After Usada's full findings came out on Wednesday, Mercier's wife called him. "She said 'imagine you're sitting down with your son and daughter, explaining hey, daddy's a liar and a cheat'. I don't have to do that."

Media caption,

Lance Armstrong: Usada reveals doping evidence

And what does he think of Armstrong, who joined US Postal the season after he left?

The duo were on the same team at the 1992 Barcelona Olympics and had sporadic contact in the years after that.

"He was a brash young man back then, but clearly had drive and talent," Mercier says.

"To come back from the illness he had was truly astounding, no-one can take that away from him.

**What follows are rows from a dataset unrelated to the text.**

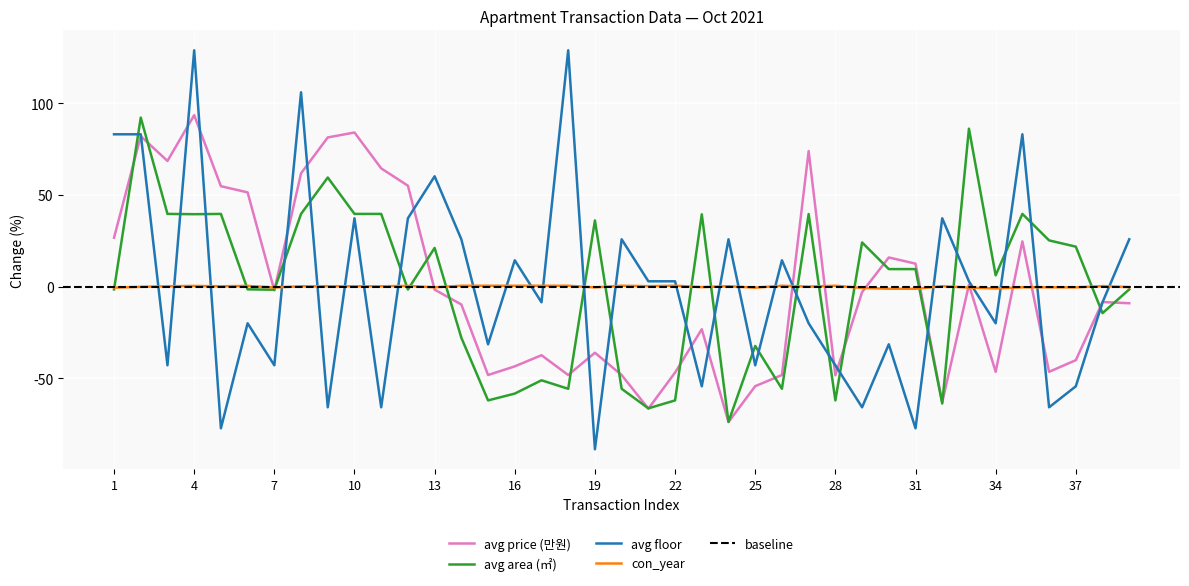

How many interior local valleys does the avg area (㎡) series have?

12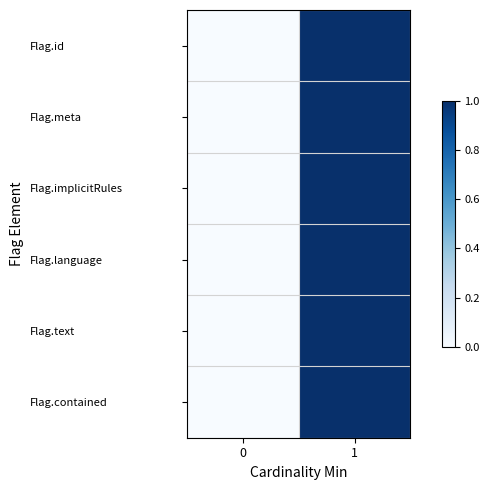

Reading left to right, transcribe all the data shown in this chart.

Flag.id: 0=0	1=1
Flag.meta: 0=0	1=1
Flag.implicitRules: 0=0	1=1
Flag.language: 0=0	1=1
Flag.text: 0=0	1=1
Flag.contained: 0=0	1=1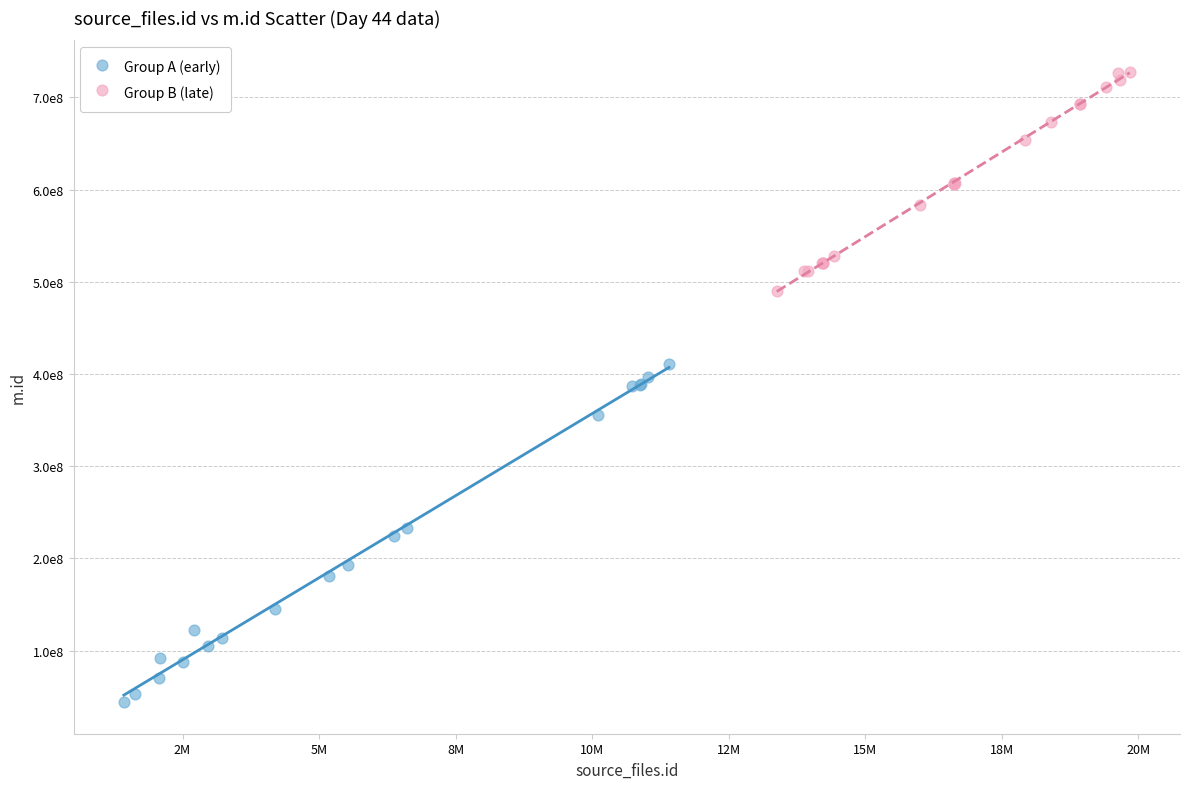

What are all the series names shown in the legend?

Group A (early), Group B (late)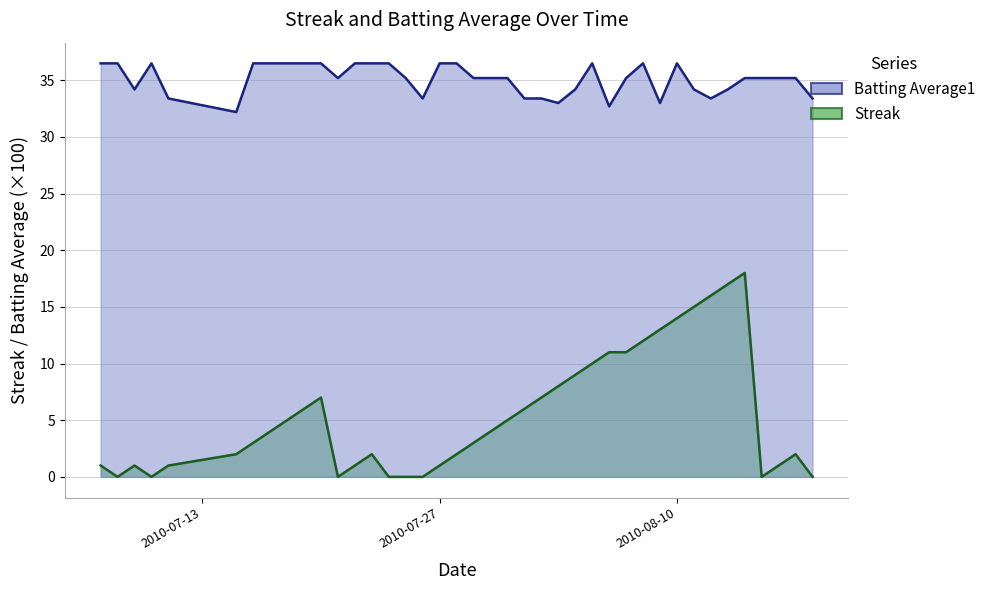

What are all the series names shown in the legend?

Streak, Batting Average1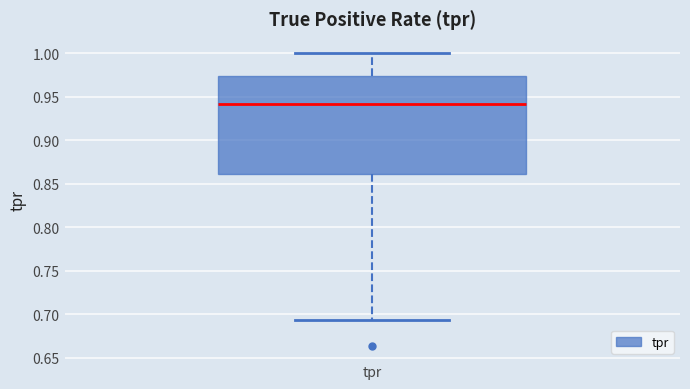

Read this box plot against the y-axis: the position of the median line, the range covered by the box, and the ends of both whiskers. The values are not printed on the chart, so give them approximately, as read against the axis.

median 0.940, box 0.860 to 0.975, whiskers 0.695 to 1.000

"But the methods he used to achieve his success were fraudulent. His story is the greatest in sport but it's also the biggest fraud."

Celaya was sacked by US Postal in 1999 and replaced by Dr Luis Garcia Del Moral. The reason, according to another US Postal rider, Jonathan Vaughters in his evidence to Usada, was that "Armstrong did not feel that Celaya was aggressive enough in running the 'program'."

Mercier now thinks there should be an anonymous telephone number that whistleblowers can call to report their suspicions of doping, and that sanctions should be strengthened so that teams as well as individual riders can be banned.

He also believes the current leadership of the UCI must be replaced because they are "part of the problem, not the solution".

Above all, he hopes no rider ever again has to leave the sport they love because they want to ride clean.